Statistical tests such as repeated measures ANOVA assume sphericity, meaning that the variances of the differences between all possible pairs of groups are equal. Whereas assumption of normality of distribution may be overlooked in some cases due to the robustness of ANOVA, the assumption of sphericity in repeated measures ANOVA must be met. Violating this assumption may severely compromise the interpretation of the test results.
Mauchly’s sphericity test checks this assumption for you. The null hypothesis H0
in this test states that there is no difference in variances for all pairwise group comparisons. In R, the main function is mauchly.test()
. However, running it is not that straight forward. It involves building a matrix with the dataset to be tested, whereas your data is usually nicely arranged in a dataframe.
Let’s see how this is done using the same example as for repeated measures ANOVA. Here, 5 rats are weighed 4 times with intervals of 4 weeks (week8 to 20). This is the code for the dataframe:
# response variable
rat.weight <- c(164,164,158,159,155,220,230,226,227,222,261,275,264,280,272,306,326,320,330,312)
# predictor variable
time.point <- as.factor(c(rep("week08",5), rep("week12",5), rep("week16",5), rep("week20",5)))
# individual ID
rat.ID <- as.factor(rep(c("rat1","rat2","rat3", "rat4", "rat5"),4))
# dataframe
my.dataframe <- data.frame(rat.ID,time.point,rat.weight)

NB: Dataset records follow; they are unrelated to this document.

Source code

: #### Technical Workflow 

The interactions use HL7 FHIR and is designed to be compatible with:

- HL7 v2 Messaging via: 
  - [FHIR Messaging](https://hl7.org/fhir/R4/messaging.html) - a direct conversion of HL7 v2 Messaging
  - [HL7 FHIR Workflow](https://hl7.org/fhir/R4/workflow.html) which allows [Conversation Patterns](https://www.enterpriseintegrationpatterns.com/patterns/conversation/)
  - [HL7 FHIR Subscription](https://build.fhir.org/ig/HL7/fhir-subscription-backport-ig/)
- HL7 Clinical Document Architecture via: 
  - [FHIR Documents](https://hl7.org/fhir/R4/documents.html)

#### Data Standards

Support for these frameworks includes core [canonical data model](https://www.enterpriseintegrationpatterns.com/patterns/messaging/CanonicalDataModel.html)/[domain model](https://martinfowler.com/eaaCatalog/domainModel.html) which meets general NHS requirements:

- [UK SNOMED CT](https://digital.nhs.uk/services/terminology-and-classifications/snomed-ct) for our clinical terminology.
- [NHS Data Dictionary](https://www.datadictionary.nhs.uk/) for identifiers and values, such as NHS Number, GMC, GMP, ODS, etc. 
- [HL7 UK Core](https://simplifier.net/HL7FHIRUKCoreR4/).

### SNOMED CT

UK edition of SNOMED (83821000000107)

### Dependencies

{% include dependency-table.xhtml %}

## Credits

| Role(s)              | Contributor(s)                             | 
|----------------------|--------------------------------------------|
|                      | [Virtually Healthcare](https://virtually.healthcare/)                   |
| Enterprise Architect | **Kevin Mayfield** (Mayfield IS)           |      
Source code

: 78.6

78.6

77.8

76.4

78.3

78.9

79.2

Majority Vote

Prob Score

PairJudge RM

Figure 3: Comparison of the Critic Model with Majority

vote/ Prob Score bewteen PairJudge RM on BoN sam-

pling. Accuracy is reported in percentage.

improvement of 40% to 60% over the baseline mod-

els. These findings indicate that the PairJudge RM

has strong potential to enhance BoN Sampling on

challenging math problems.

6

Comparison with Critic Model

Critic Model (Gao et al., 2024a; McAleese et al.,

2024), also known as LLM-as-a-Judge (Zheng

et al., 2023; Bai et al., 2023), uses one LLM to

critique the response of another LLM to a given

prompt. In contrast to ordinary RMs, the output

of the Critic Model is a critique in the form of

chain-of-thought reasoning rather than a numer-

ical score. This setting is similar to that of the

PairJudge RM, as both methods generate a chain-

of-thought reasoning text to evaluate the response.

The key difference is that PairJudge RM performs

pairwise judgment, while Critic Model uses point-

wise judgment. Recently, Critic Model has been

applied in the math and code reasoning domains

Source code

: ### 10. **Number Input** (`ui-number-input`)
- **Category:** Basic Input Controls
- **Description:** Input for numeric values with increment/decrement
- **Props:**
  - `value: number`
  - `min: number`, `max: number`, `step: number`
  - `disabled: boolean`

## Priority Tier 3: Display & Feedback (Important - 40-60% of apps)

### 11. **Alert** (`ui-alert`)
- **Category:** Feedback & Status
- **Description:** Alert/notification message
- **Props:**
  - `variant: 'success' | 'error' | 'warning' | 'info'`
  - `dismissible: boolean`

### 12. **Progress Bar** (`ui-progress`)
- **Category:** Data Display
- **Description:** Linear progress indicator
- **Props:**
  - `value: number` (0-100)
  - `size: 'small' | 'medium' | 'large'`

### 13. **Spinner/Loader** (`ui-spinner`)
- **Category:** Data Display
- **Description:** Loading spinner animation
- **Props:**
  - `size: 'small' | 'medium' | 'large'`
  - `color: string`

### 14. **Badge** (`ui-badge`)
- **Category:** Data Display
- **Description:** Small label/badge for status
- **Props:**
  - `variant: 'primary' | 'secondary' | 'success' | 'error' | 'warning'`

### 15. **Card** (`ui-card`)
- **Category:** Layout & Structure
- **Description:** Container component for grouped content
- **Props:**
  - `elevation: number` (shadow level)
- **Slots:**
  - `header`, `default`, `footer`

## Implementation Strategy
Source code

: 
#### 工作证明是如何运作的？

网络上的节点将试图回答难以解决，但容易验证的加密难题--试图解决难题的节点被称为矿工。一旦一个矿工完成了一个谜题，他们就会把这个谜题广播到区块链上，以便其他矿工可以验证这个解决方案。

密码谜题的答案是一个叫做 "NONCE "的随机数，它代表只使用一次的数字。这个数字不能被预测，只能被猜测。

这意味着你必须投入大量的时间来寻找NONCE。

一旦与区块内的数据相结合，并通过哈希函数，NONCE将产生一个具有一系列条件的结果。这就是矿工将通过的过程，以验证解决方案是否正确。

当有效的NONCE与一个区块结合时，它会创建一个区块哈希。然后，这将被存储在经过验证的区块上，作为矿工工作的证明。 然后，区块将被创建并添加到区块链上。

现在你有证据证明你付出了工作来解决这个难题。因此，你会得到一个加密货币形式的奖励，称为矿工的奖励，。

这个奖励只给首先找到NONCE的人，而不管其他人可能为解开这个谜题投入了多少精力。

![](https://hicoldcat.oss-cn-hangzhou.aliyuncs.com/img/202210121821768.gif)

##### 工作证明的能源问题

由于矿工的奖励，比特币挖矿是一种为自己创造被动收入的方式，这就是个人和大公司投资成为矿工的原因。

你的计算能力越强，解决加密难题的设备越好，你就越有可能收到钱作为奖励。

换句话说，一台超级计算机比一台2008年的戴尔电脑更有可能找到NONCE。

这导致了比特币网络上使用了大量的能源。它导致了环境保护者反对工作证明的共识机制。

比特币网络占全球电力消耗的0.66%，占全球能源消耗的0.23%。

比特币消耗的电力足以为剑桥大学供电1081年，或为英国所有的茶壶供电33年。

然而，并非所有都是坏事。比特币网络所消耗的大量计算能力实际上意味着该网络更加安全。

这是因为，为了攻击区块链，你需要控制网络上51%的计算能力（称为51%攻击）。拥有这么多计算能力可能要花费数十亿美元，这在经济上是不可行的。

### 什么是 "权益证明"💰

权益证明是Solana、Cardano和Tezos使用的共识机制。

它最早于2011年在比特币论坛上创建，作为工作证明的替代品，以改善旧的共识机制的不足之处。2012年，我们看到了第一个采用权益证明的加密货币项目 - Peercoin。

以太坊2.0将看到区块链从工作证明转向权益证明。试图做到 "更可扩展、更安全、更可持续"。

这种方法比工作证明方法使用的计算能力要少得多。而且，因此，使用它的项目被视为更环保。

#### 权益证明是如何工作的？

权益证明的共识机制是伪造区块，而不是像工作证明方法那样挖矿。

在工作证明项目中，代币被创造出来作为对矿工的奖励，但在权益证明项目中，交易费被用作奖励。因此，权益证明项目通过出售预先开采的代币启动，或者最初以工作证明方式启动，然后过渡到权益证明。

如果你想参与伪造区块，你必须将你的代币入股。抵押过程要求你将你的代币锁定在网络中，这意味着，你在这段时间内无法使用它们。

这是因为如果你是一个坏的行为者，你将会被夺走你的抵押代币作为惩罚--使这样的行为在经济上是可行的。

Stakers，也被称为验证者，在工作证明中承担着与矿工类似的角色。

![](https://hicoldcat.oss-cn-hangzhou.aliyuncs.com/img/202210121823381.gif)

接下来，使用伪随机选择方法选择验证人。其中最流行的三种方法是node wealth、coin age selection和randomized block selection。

We start by creating a matrix called neo
that contains the data rat.weight
. In that matrix, the 5 individuals will be shown in rows, and time points in column. Here is the code:
neo <- matrix(rat.weight, nrow = 5, ncol = 4)
neo
## [,1] [,2] [,3] [,4]
## [1,] 164 220 261 306
## [2,] 164 230 275 326
## [3,] 158 226 264 320
## [4,] 159 227 280 330
## [5,] 155 222 272 312
Now that the matrix is in place, we can used mauchly.test()
(in combination with lm()
) to test for sphericity:
mauchly.test(lm(neo ~ 1), X = ~ 1)
##
## Mauchly's test of sphericity
## Contrasts orthogonal to
## ~1
##
##
## data: SSD matrix from lm(formula = neo ~ 1)
## W = 0.15303, p-value = 0.4294
The output returns a p-value over 0.05 meaning that the null hypothesis stating that there is no difference in variances for all pairwise group comparisons is accepted.